Jonathan Alter delivers the dish:
John McCain is the least popular person at the Democratic
convention. But if bad-mouthing by Obama forces is a way to keep score,
James Carville, the ragin' Cajun, is a close second.
Carville
has been all over CNN and ABC News trashing the Democrats for lacking a
message and not choosing Hillary Clinton as VP. Even Terry
McAuliffe--once the most impassioned of Cinton backers, but now a force
for party unity--told me he thought Carville was out of line.
Carville
said on TV that he was "neither impressed nor pleased" with the first
night of the convention because it lacked a theme beyond the Ted
Kennedy and Michelle Obama speeches, adding that Obama's "got to show
some respect and graciousness toward the Clintons. " As for her
supporters? "I don't know if they're going to get behind the ticket."
No
one should expect Carville to be an Obama cheerleader. That wouldn't be
good TV anyway. But Carville was totally misreading the mood of the
convention, as the overwhelmingly pro-Obama roll call showed. And the
question is why.
The Obama campaign is already furious at
Carville's wife, Mary Matalin, for editing and pushing "The Obama
Nation," Jerome Corsi's bestselling hatchet job. (Matalin has her own
conservative publishing imprint.) Obama supporters don't want to be
quoted on the subject, but they believe that Carville and Matalin are
looking at the demise of their long-running, lucrative road show if
Obama wins.
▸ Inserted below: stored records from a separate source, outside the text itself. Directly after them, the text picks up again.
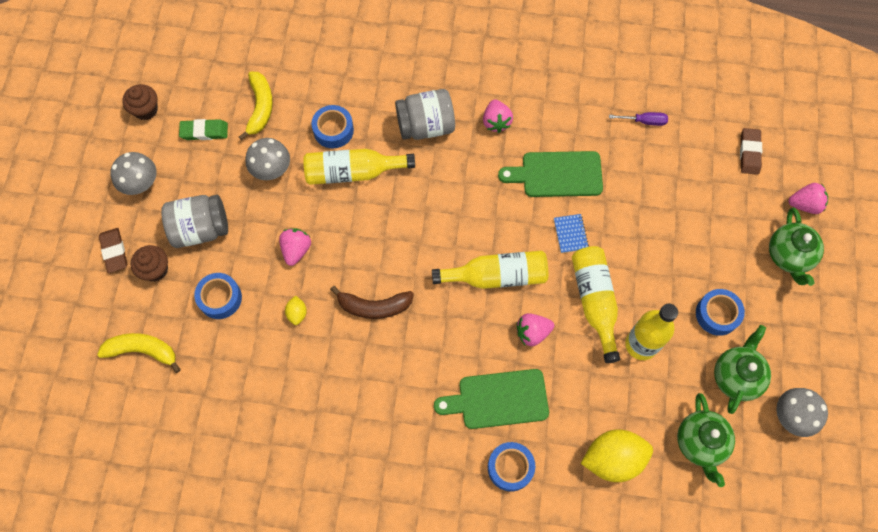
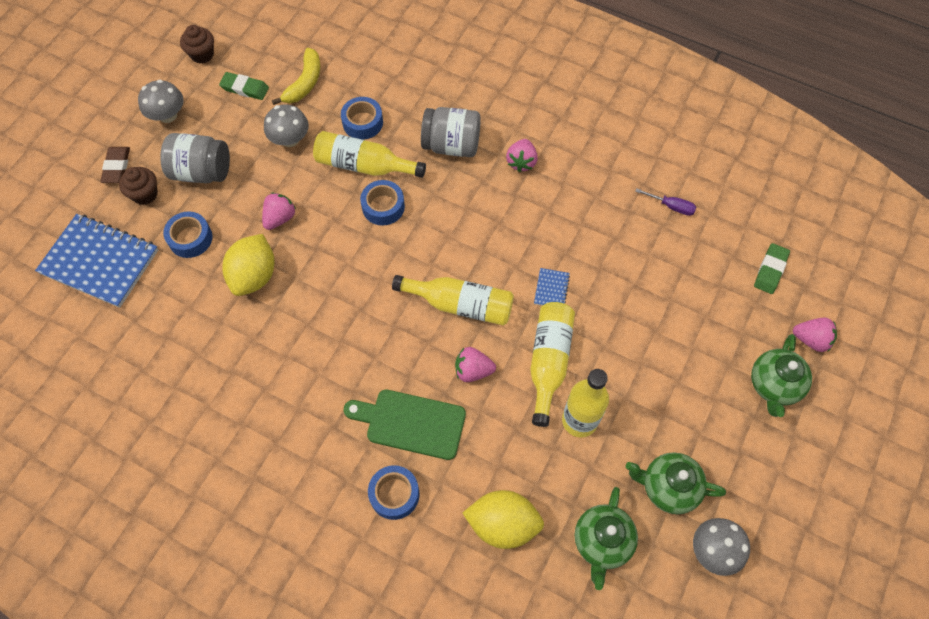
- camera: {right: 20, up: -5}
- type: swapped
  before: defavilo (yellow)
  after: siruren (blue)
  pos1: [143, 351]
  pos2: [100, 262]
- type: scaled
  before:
In effect, this takes their strange cross-party act to a
new level--one that is angering a lot of convention-goers. It's one
thing for Mary to work for President George H.W. Bush and Dick Cheney;
it's another for his wife to participate in the Swift-Boating of the
Democratic nominee (Corsi co-wrote the book, "Unfit for Command," that
sunk John Kerry with a fusilade of falsehoods in 2004).
I've always liked James, but the contradictions of his life have finally caught up with him.